→ To do
Set down again, exactly and only, the lines from the one that contains "Figure 6. Simulated" through the last line of the records below, both included, but not the pictures.

→ Input
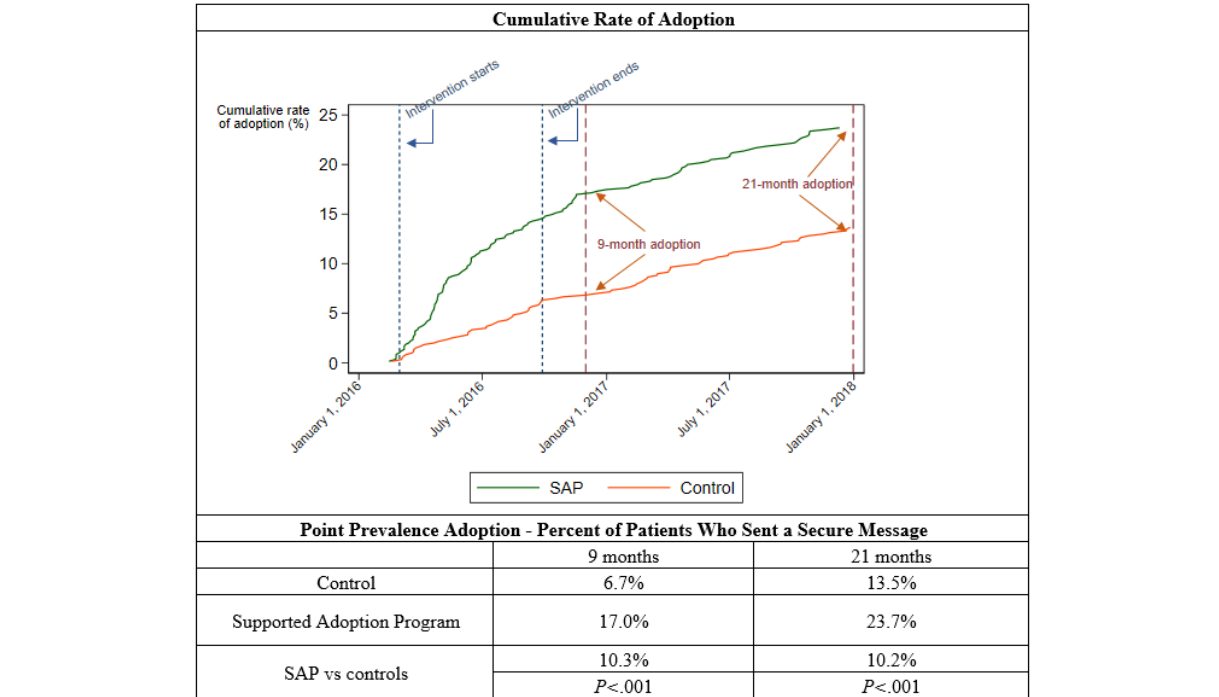
Figure 2. Cumulative rate and point prevalence of secure message adoption among those randomized to the Supported Adoption Program (SAP) and controls.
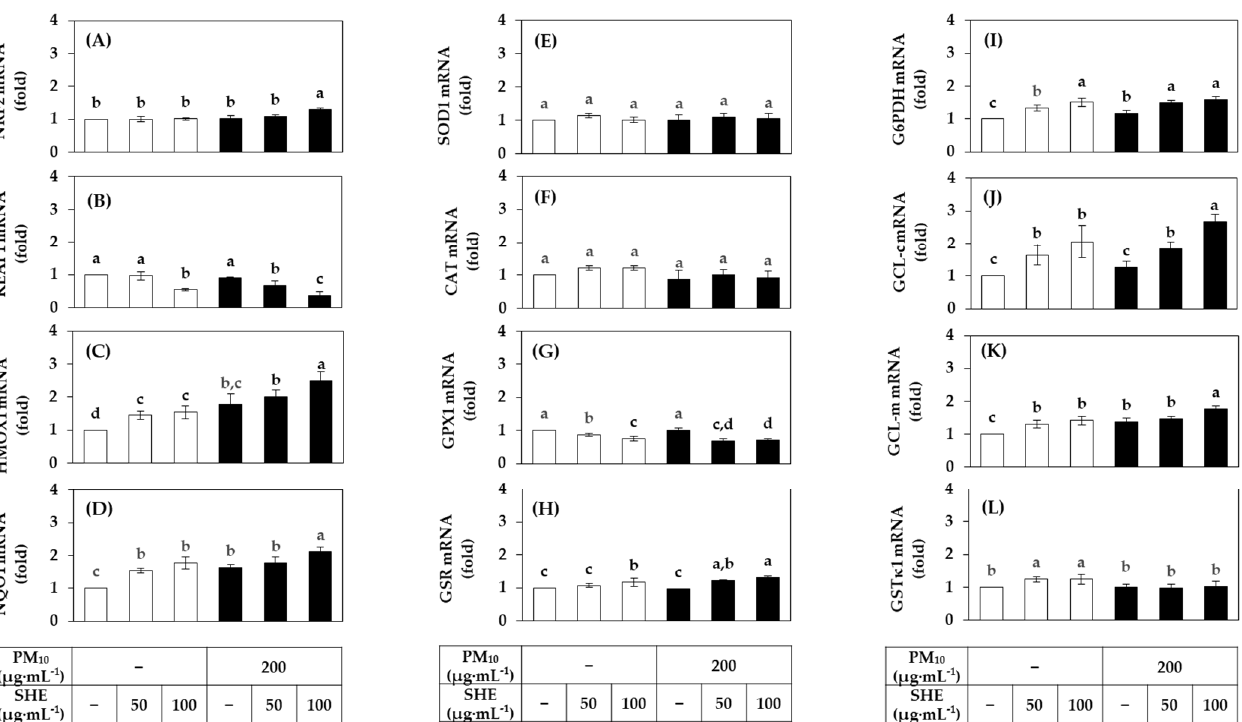
Figure 5. Effects of SHE on the mRNA expression levels of the defense genes in HaCaT keratinocytes under basal and PM 10 -exposed conditions. Cells were treated with SHE at different concentrations and cultured in the absence or presence of PM 10 (200 μ g mL − 1 ) for 24 h. The mRNA levels of nuclear factor erythroid 2-related factor (NRF) 2 ( A ), kelch-like ECH-associated protein (KEAP) 1 ( B ), heme oxygenase (HMOX) 1 ( C ), NAD(P)H quinone oxidoreductase (NQO) 1 ( D ), superoxide dismutase (SOD) 1 ( E ), catalase (CAT) ( F ), glutathione peroxidase (GPX) 1 ( G ), glutathione disulfide reductase (GSR) ( H ), glucose 6-phosphate dehydrogenase (G6PDH) ( I ), glutamate-cysteine ligase catalytic subunit (GCL-c) ( J ), glutamate-cysteine ligase modifier subunit (GCL-m) ( K ), and glutathione S-transferase (GST) κ 1 ( L ) were determined by quantitative real time-polymerase chain reaction (qRT-PCR) and normalized to that of glyceraldehyde 3-phosphate dehydrogenase (GAPDH). Data are presented as mean ± SD ( n = 3). Duncan’s multiple range test was performed to compare all group means to each other. Groups that share the same letters (a, b, c, or d) do not have significantly different means at the p < 0.05 level.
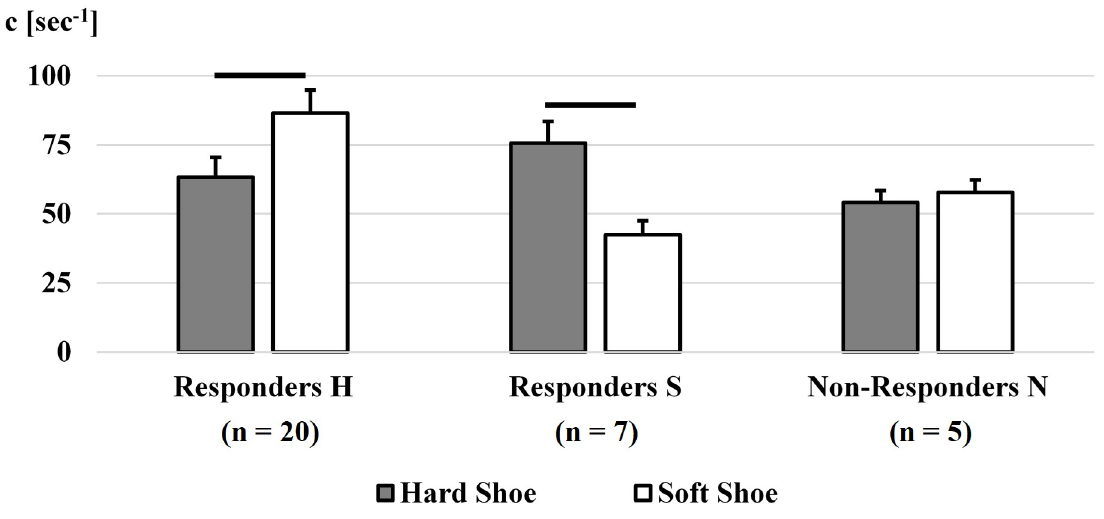
Fig 3. Group comparison of damping coefficient. Mean ± se of damping coefficients (c) per group according to shoe conditions (hard and soft) with the minimal damping coefficient for the gastrocnemius medialis. Significance is indicated as a black bar.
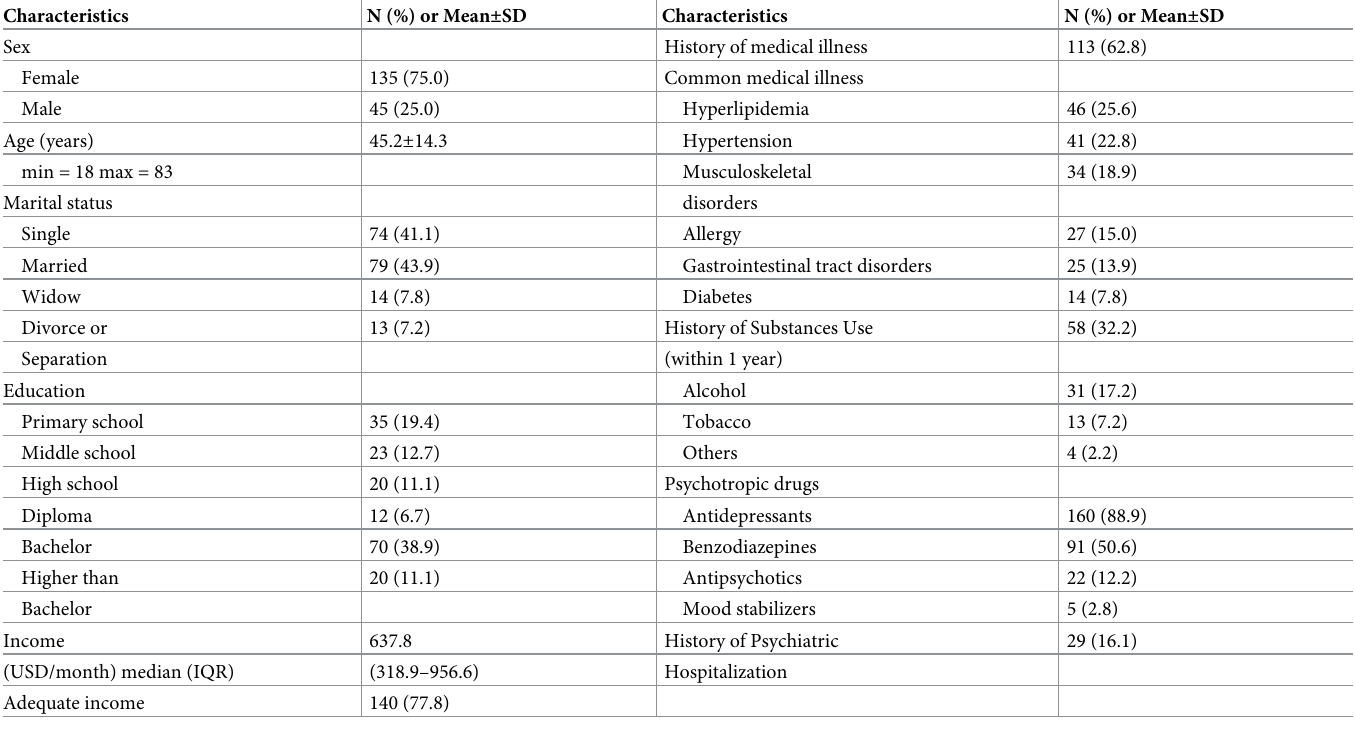
Table 1. Participant’s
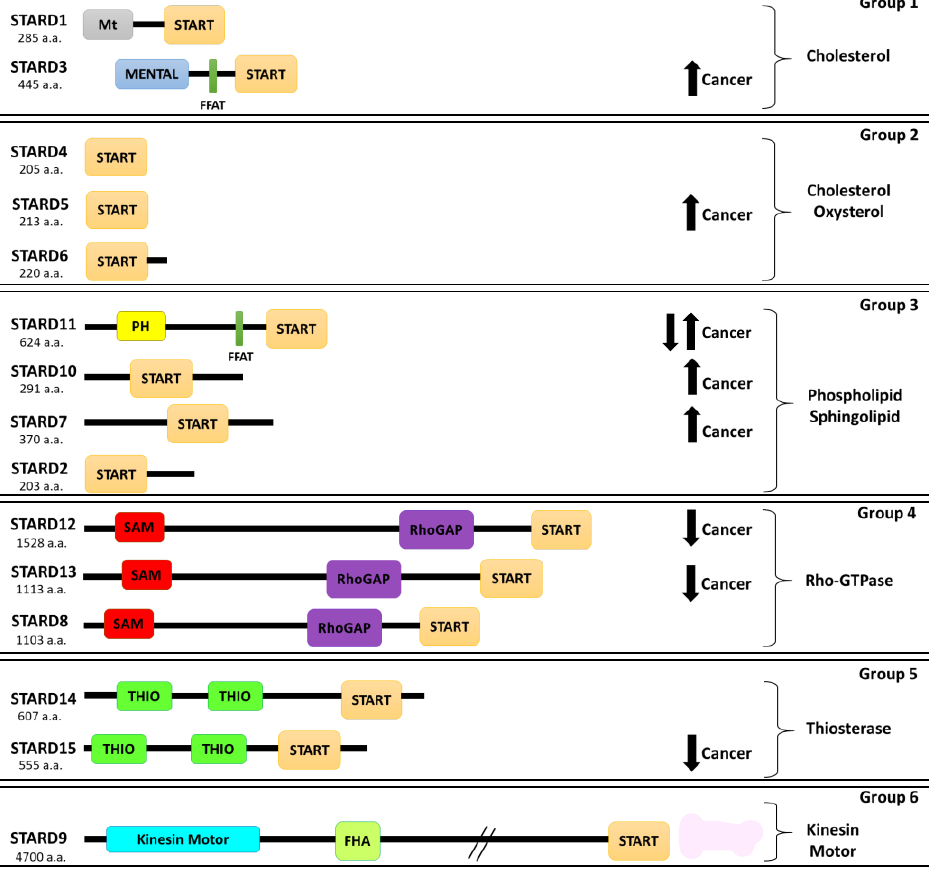
Figure 1. Schematic representation of the START proteins grouped into six subfamilies. START (StAR-related lipid-transfer domain), Mt (mitochondrial targeting sequence), MENTAL (MLN64 NH(2)-terminal domain), PH (pleckstrin homology domain), FFAT (two phenylalanines in an acidic tract), RhoGAP (Rho-GTPase-activating domain), SAM (sterile alpha motif domain), THIO (thioesterase active domain), and FHA (N-terminal Forkhead-associated domain). a.a. — amino acids. Arrows indicate overexpression (up) or downregulation (down) of protein in cancer.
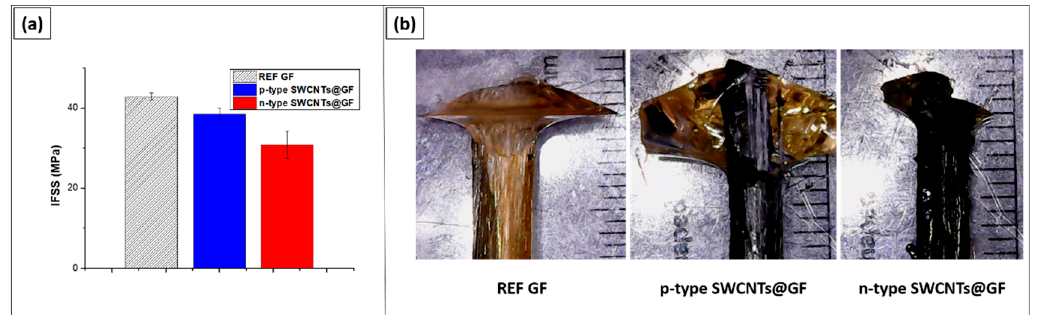
Figure 8. ( a ) Interfacial shear strength values for the p-type and the n-type TE model composites compared to the reference one, ( b ) fractography images for the respective three examined categories.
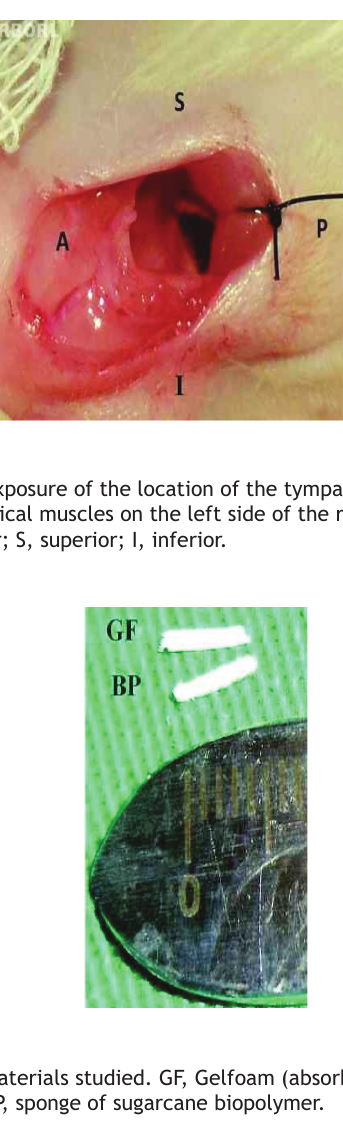
Figure 1 Wistar rat in lateral decubitus. Surgical incision in the retroauricular region of the left ear. A, anterior; P, posterior.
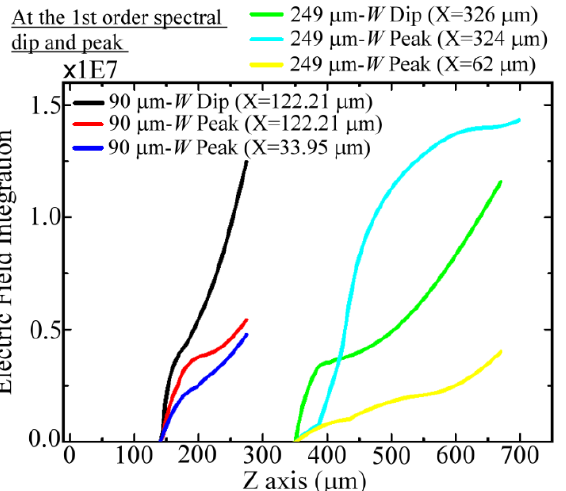
Figure 6. Simulated Z -axial E-field integrals of 90 and 249 μ m W MCWMs at the first-order spectral dips and peaks.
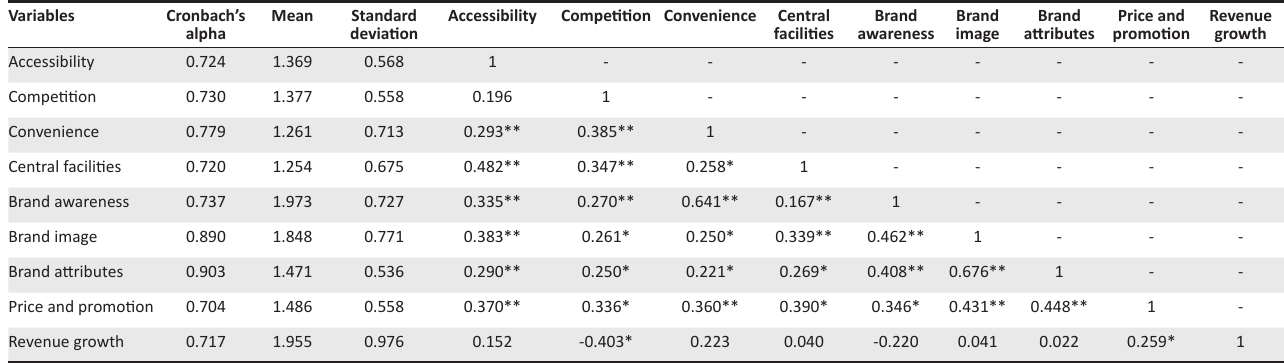
TABLE 1: Reliabilities, descriptives and correlations. Variables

→ Solution to the problem
Figure 6. Simulated Z -axial E-field integrals of 90 and 249 μ m W MCWMs at the first-order spectral dips and peaks.
TABLE 1: Reliabilities, descriptives and correlations. Variables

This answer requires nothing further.